Im Berliner Ortsteil Mariendorf gab es im Februar einen Großbrand in einer Industriehalle. Zur Klärung des Vorfalls bat das zuständige Landeskriminalamt die Experten vom „Deutschen Rettungsrobotik-Zentrum“ (DRZ) in Dortmund um Mithilfe. Dabei: Prof. Dr. Hartmut Surmann vom Gelsenkirchener Fachbereich Informatik, der seine Drohnen immer wieder für das DRZ fliegen lässt.

(BL) Zwar verfügt auch die Kriminaltechnik des Landeskriminalamts über Drohnen, aber diese können nur von Hand gesteuert werden und müssen auf Sicht fliegen. Eine Begutachtung durch den Menschen schloss sich für mehrere Wochen aus, da die Brandermittler wegen Kontamination den Brandort nicht betreten konnten. Da können die Drohnen von Hartmut Surmann mehr: Sie fliegen autonom und lieferten den Brandexperten eine hundertprozentige technische Besichtigung.

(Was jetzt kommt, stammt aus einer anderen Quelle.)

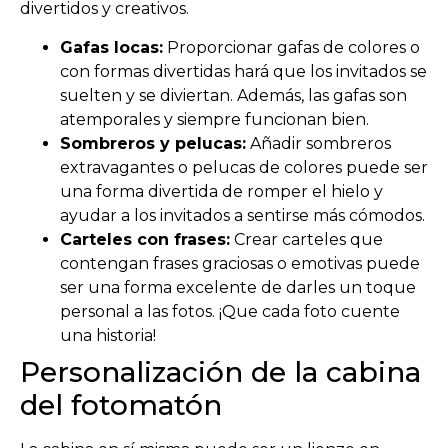
divertidos y creativos.
Gafas locas:
Proporcionar gafas de colores o
con formas divertidas hará que los invitados se
suelten y se diviertan. Además, las gafas son
atemporales y siempre funcionan bien.
Sombreros y pelucas:
Añadir sombreros
extravagantes o pelucas de colores puede ser
una forma divertida de romper el hielo y
ayudar a los invitados a sentirse más cómodos.
Carteles con frases:
Crear carteles que
contengan frases graciosas o emotivas puede
ser una forma excelente de darles un toque
personal a las fotos. ¡Que cada foto cuente
una historia!
Personalización de la cabina
del fotomatón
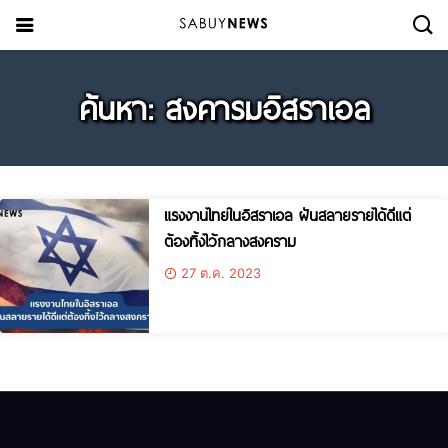
ค้นหา: สงคารมอิสราเอล
แรงงานไทยในอิสราเอล ฝันสลายรายได้ดีแต่
ต้องทิ้งไว้กลางสงคราม
27 ต.ค. 2023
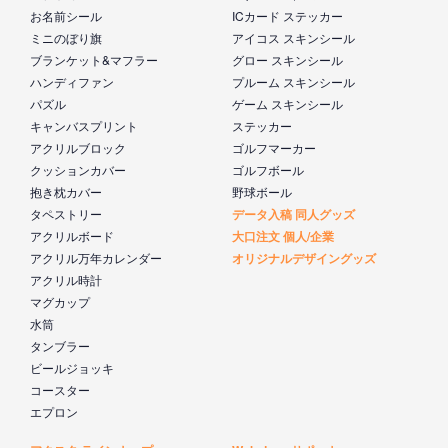
お名前シール
ICカード ステッカー
ミニのぼり旗
アイコス スキンシール
ブランケット&マフラー
グロー スキンシール
ハンディファン
プルーム スキンシール
パズル
ゲーム スキンシール
キャンバスプリント
ステッカー
アクリルブロック
ゴルフマーカー
クッションカバー
ゴルフボール
抱き枕カバー
野球ボール
タペストリー
データ入稿 同人グッズ
アクリルボード
大口注文 個人/企業
アクリル万年カレンダー
オリジナルデザイングッズ
アクリル時計
マグカップ
水筒
タンブラー
ビールジョッキ
コースター
エプロン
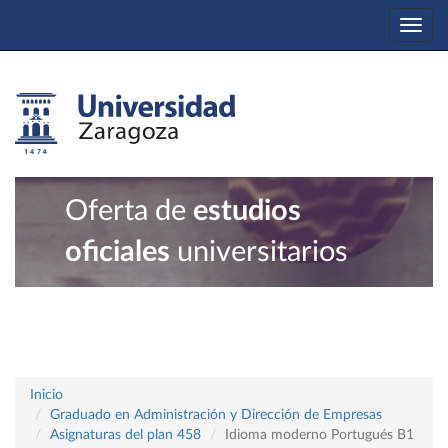
Togg
navi
Oferta de
estudios
oficiales
universitarios
Inicio
Graduado en Administración y Dirección de Empresas
Asignaturas del plan 458
Idioma moderno Portugués B1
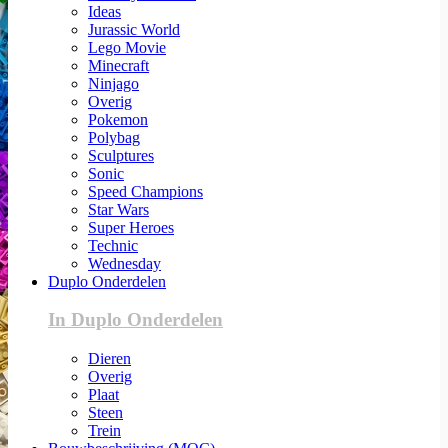
Ideas
Jurassic World
Lego Movie
Minecraft
Ninjago
Overig
Pokemon
Polybag
Sculptures
Sonic
Speed Champions
Star Wars
Super Heroes
Technic
Wednesday
Duplo Onderdelen
In Duplo Onderdelen
Dieren
Overig
Plaat
Steen
Trein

Den Start der Brandorterkundung machten Vermessungsflüge von oben, bevor die autonomen Drohnen über eine dabei festgelegte Einflugschneise ins Gebäude (oder das, was von ihm nach dem Brand übrig war) fliegen konnten. Über einen Bildschirm verfolgten die Drohnenführer die Bilder, die die Drohnen nach draußen funkten. So konnten sich die Experten langsam zum Brandherd vorarbeiten. Ergebnis der Flüge: 360-Grad-Aufnahmen aus dem Innenbereich der Halle, deren Auswertung die Brandursache klären sollte.